*What is needed*.
Return the entries below verbatim. Pictures stay out.

Segment Open

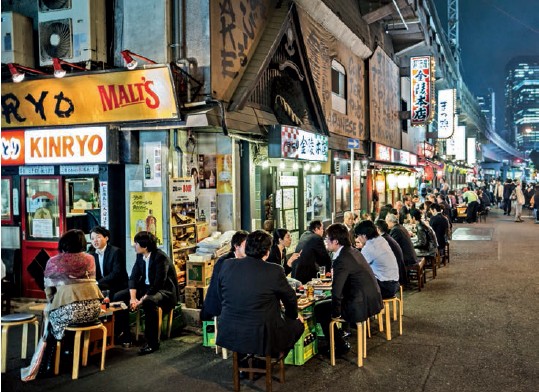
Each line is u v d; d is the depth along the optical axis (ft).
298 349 20.27
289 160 35.94
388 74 67.62
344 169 52.95
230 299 16.97
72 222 29.60
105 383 18.83
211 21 27.07
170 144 27.25
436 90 111.04
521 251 50.03
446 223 43.01
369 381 18.54
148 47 27.37
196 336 24.58
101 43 27.25
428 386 17.94
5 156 28.99
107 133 26.58
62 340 20.43
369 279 20.53
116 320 23.13
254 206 32.68
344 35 49.19
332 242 20.66
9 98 28.04
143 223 27.27
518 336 23.44
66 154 27.53
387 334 23.54
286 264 29.04
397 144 73.26
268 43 32.55
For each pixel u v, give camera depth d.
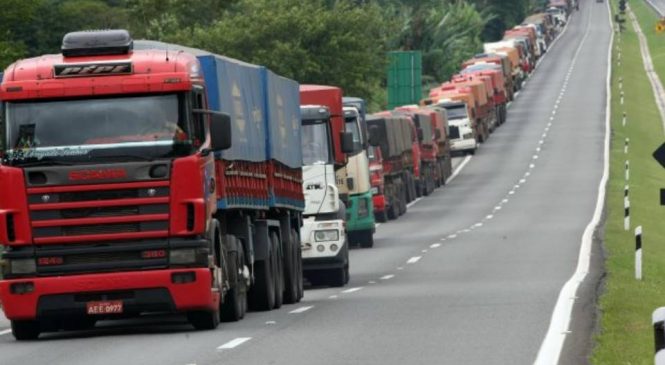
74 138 40.41
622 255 73.06
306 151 66.12
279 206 53.50
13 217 40.31
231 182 45.62
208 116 42.00
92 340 39.91
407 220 112.56
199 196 40.44
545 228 96.44
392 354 33.69
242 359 33.31
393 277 65.44
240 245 46.69
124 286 40.22
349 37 154.25
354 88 155.88
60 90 40.56
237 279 45.31
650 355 33.19
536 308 45.12
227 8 157.25
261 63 148.25
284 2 154.62
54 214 40.25
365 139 88.62
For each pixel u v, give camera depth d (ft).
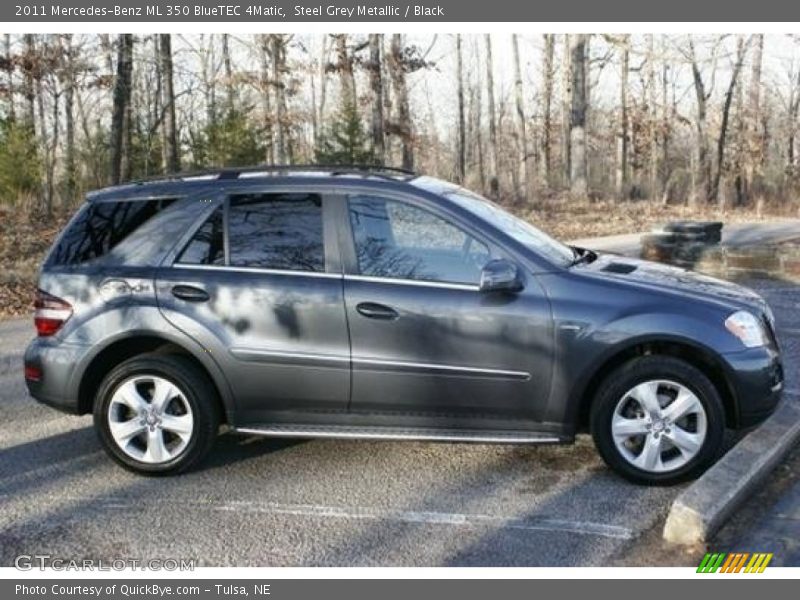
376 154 72.79
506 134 166.50
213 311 14.39
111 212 15.33
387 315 13.92
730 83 114.42
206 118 81.00
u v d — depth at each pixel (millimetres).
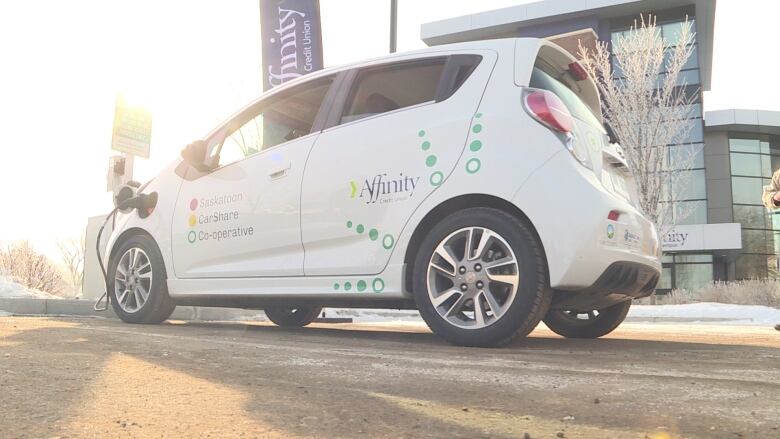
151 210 5160
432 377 2396
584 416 1765
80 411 1784
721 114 28984
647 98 18594
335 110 4258
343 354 3057
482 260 3404
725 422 1689
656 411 1824
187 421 1685
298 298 4145
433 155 3656
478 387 2197
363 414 1774
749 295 16328
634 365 2773
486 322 3365
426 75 3945
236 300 4566
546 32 26938
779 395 2059
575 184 3270
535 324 3322
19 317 5777
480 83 3695
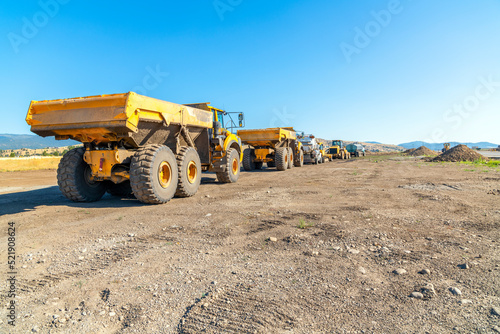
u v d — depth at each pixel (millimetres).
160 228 4406
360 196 6828
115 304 2264
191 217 5070
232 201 6555
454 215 4766
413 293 2246
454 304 2109
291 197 6918
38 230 4402
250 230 4176
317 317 2012
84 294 2439
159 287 2518
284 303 2201
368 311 2064
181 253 3334
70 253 3414
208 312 2109
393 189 7859
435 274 2605
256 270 2814
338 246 3396
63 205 6504
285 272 2750
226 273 2766
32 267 3025
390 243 3457
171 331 1912
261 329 1894
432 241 3502
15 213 5633
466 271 2643
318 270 2770
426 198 6359
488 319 1910
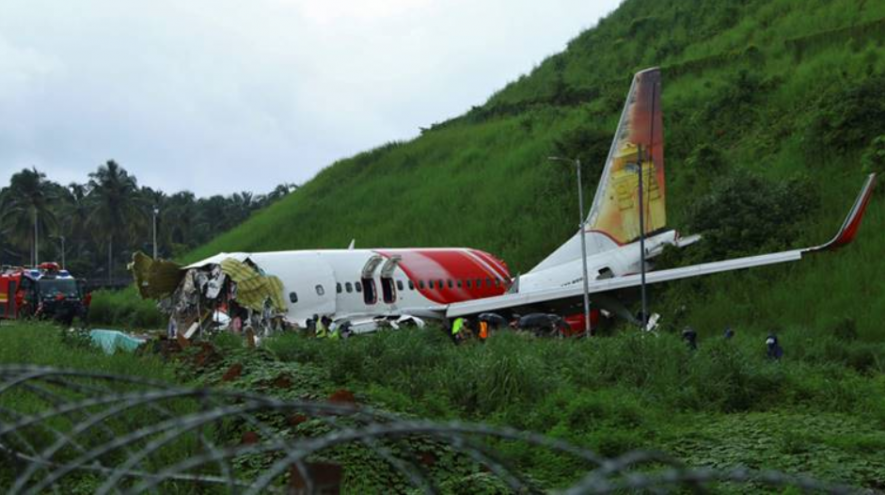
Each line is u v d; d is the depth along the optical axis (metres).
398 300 35.19
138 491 4.21
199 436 5.00
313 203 72.19
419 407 14.91
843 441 14.52
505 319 36.47
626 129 38.06
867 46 55.16
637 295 37.34
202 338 19.67
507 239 52.94
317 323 32.12
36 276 54.31
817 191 43.22
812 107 49.59
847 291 37.06
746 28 70.06
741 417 17.62
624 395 17.70
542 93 80.75
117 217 105.12
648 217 38.28
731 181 42.72
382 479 11.22
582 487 3.38
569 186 54.16
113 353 16.52
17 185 103.69
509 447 13.19
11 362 14.36
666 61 72.88
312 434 12.23
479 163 64.69
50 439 9.12
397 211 62.84
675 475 3.47
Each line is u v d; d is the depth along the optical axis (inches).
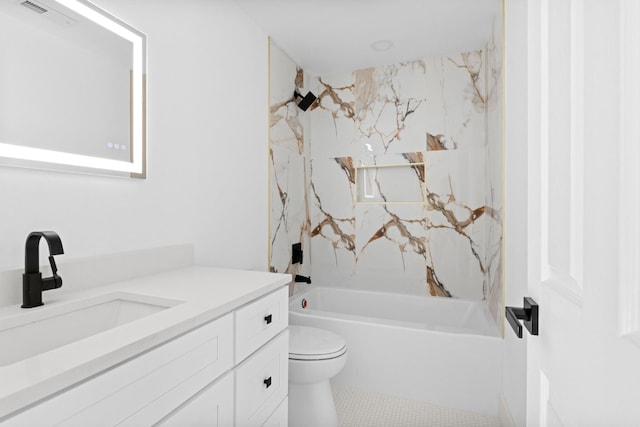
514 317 29.9
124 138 51.0
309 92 109.0
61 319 36.7
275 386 48.6
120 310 42.9
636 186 15.5
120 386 26.2
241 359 41.0
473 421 70.2
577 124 22.0
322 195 120.5
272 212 96.0
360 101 115.6
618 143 16.6
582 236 21.4
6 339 31.8
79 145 44.7
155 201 56.9
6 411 19.2
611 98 17.3
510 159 61.9
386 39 95.3
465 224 102.9
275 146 97.8
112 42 49.3
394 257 111.5
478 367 73.3
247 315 42.2
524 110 50.6
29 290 35.4
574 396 21.6
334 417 67.0
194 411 33.4
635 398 14.8
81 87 45.1
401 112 110.3
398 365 79.6
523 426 53.4
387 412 73.4
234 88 78.4
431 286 106.9
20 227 38.9
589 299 19.4
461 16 83.4
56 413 22.1
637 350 14.7
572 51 22.6
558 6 25.0
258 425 44.3
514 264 59.4
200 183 67.4
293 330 75.9
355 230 116.4
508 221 64.6
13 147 37.8
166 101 59.2
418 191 109.3
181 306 36.0
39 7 40.5
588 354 19.6
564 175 23.9
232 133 77.7
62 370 22.2
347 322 84.4
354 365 83.4
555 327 25.1
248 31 84.0
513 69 58.3
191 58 65.1
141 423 27.9
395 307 106.0
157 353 29.4
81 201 45.4
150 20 56.1
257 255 88.0
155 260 54.7
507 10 62.9
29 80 39.4
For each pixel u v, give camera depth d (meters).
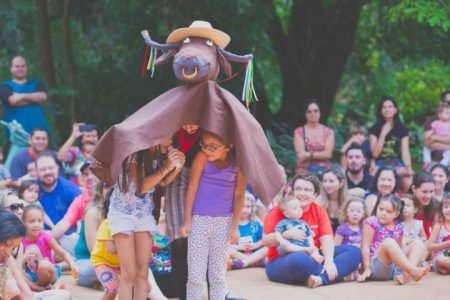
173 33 7.62
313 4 17.44
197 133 7.91
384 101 13.68
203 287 8.75
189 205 7.97
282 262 9.66
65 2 16.95
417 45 18.42
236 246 10.81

Segment Closed

*Task response*.
Each line is u v d; d is the depth along the optical axis (ft).
298 349 20.27
289 160 35.94
388 74 67.62
344 169 52.95
230 299 16.97
72 222 29.60
105 383 18.83
211 21 27.07
170 144 27.25
436 90 111.04
521 251 50.03
446 223 43.01
369 381 18.54
148 47 27.37
196 336 24.58
101 43 27.25
428 386 17.94
5 156 28.99
107 133 26.58
62 340 20.43
369 279 20.53
116 320 23.13
254 206 32.68
344 35 49.19
332 242 20.66
9 98 28.04
143 223 27.27
518 336 23.44
66 154 27.53
387 334 23.54
286 264 29.04
397 144 73.26
268 43 32.55
For each pixel u v, give camera depth d.
74 138 40.41
622 255 73.06
306 151 66.12
279 206 53.50
13 217 40.31
231 182 45.62
208 116 42.00
92 340 39.91
407 220 112.56
199 196 40.44
545 228 96.44
392 354 33.69
242 359 33.31
393 277 65.44
240 245 46.69
124 286 40.22
349 37 154.25
354 88 155.88
60 90 40.56
237 279 45.31
650 355 33.19
536 308 45.12
227 8 157.25
261 63 148.25
284 2 154.62
54 214 40.25
365 139 88.62
For each pixel u v, give camera depth d (ft).
376 154 72.79
506 134 166.50
213 311 14.39
111 212 15.33
387 315 13.92
730 83 114.42
206 118 81.00
u v d — depth at each pixel (millimetres).
151 210 5160
432 377 2396
584 416 1765
80 411 1784
721 114 28984
647 98 18594
335 110 4258
343 354 3057
482 260 3404
725 422 1689
656 411 1824
187 421 1685
298 298 4145
433 155 3656
478 387 2197
363 414 1774
749 295 16328
634 365 2773
486 322 3365
426 75 3945
236 300 4566
546 32 26938
779 395 2059
575 184 3270
535 324 3322
19 317 5777
480 83 3695
u v d — depth at each pixel (millimetres).
160 228 4406
360 196 6828
115 304 2264
191 217 5070
232 201 6555
454 215 4766
413 293 2246
454 304 2109
291 197 6918
38 230 4402
250 230 4176
317 317 2012
84 294 2439
159 287 2518
284 303 2201
368 311 2064
181 253 3334
70 253 3414
208 312 2109
393 189 7859
435 274 2605
256 270 2814
338 246 3396
63 205 6504
285 272 2750
226 273 2766
32 267 3025
390 243 3457
171 331 1912
261 329 1894
432 241 3502
15 213 5633
466 271 2643
318 270 2770
426 198 6359
488 319 1910
Each line is u v d; d is the depth along the optical axis (metres).
398 300 35.19
138 491 4.21
199 436 5.00
313 203 72.19
419 407 14.91
843 441 14.52
505 319 36.47
626 129 38.06
867 46 55.16
637 295 37.34
202 338 19.67
507 239 52.94
317 323 32.12
36 276 54.31
817 191 43.22
812 107 49.59
847 291 37.06
746 28 70.06
741 417 17.62
624 395 17.70
542 93 80.75
117 217 105.12
648 217 38.28
731 181 42.72
382 479 11.22
582 487 3.38
569 186 54.16
113 353 16.52
17 185 103.69
509 447 13.19
11 362 14.36
666 61 72.88
312 434 12.23
479 163 64.69
50 439 9.12
397 211 62.84
675 475 3.47
Each line is u v d; d is the depth along the optical axis (inches).
514 317 29.9
124 138 51.0
309 92 109.0
61 319 36.7
275 386 48.6
120 310 42.9
636 186 15.5
120 386 26.2
241 359 41.0
473 421 70.2
577 124 22.0
322 195 120.5
272 212 96.0
360 101 115.6
618 143 16.6
582 236 21.4
6 339 31.8
79 145 44.7
155 201 56.9
6 411 19.2
611 98 17.3
510 159 61.9
386 39 95.3
465 224 102.9
275 146 97.8
112 42 49.3
394 257 111.5
478 367 73.3
247 315 42.2
524 110 50.6
29 290 35.4
574 396 21.6
334 417 67.0
194 411 33.4
635 398 14.8
81 87 45.1
401 112 110.3
398 365 79.6
523 426 53.4
387 412 73.4
234 88 78.4
431 286 106.9
20 227 38.9
589 299 19.4
461 16 83.4
56 413 22.1
637 350 14.7
572 51 22.6
558 6 25.0
258 425 44.3
514 264 59.4
200 183 67.4
293 330 75.9
355 230 116.4
508 221 64.6
13 147 37.8
166 101 59.2
418 191 109.3
181 306 36.0
39 7 40.5
588 354 19.6
564 175 23.9
232 133 77.7
62 370 22.2
347 322 84.4
354 365 83.4
555 327 25.1
248 31 84.0
513 69 58.3
191 58 65.1
141 423 27.9
395 307 106.0
157 353 29.4
81 201 45.4
150 20 56.1
257 255 88.0
155 260 54.7
507 10 62.9
29 80 39.4
For each pixel u v, give camera depth d (meters).
173 33 7.62
313 4 17.44
197 133 7.91
384 101 13.68
203 287 8.75
189 205 7.97
282 262 9.66
65 2 16.95
417 45 18.42
236 246 10.81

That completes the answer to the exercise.